Ошметки радости, увлечения и печали сплетались в единый текст: в свиток истории, в ткань, уже имевшую вес и цвет, хоть сами они того и не знали. На том островке, средь бурьяна и экзотичной растительности, они становились едины. Сперва — в том месте, где кого-то не хватало, а позже — сливаясь своими глубинами.
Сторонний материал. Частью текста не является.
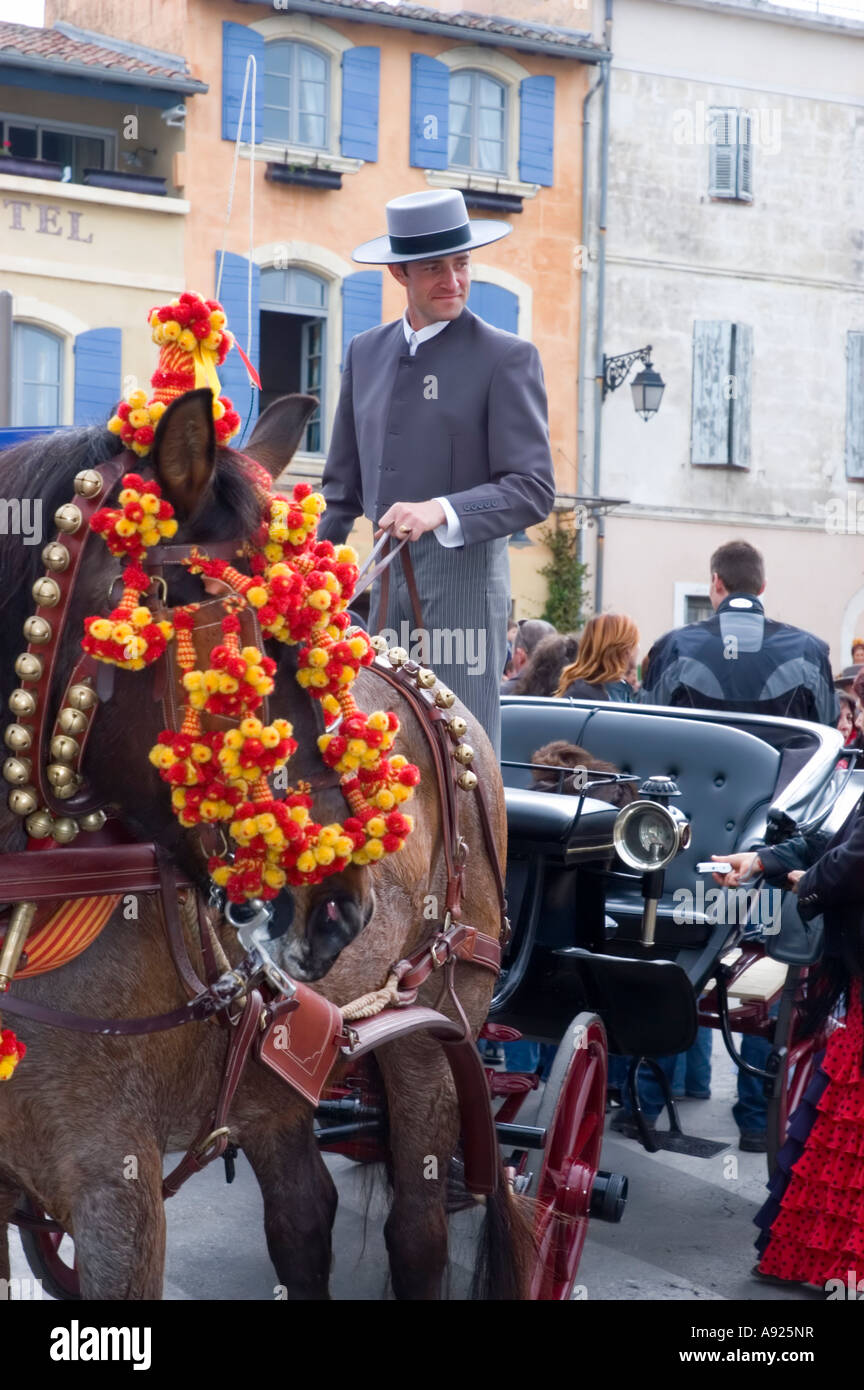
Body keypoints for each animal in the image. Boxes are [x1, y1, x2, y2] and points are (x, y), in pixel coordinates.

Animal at [0, 386, 536, 1295]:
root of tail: (434, 687)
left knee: (418, 1228)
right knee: (301, 1214)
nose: (341, 911)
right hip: (278, 1070)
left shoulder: (114, 1184)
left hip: (435, 1028)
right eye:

Вновь пошли теплые дни, и они стали неразлучны. Изредка Гертруда отправлялась вниз узнать, что происходит, и попытаться продолжить расспросы. Но это было невозможно. Родичи оставались все в том же положении — отключенные и сгрудившиеся, как арктические овцебыки, сомкнувшие тела в защите от морозных ветров и волков. Поразительный акт отрицания, коли действительно непритворный. Гертруда сомневалась в их выдержке. Тоскливо представляла, как, стоит ей уйти, они расцепляются и продолжают свои обычные малопонятные обязанности. В ту же секунду, как в подвальной двери поворачивался ключ, они сбегались обратно в неподвижный кружок раньше, чем она ступала на последнюю ступеньку. Она изучала их вблизи в поисках признаков жизни под полированными бурыми корпусами. Ничего. Мысль об их вечном стазисе начинала ужасать — ползучий образ преступал даже границы их с Метой уникального мирка. После одиннадцати дней она была сыта по горло, решила сдаться и выкинуть их из головы. Снова спустилась и обратилась к раздражающей скульптурной группе.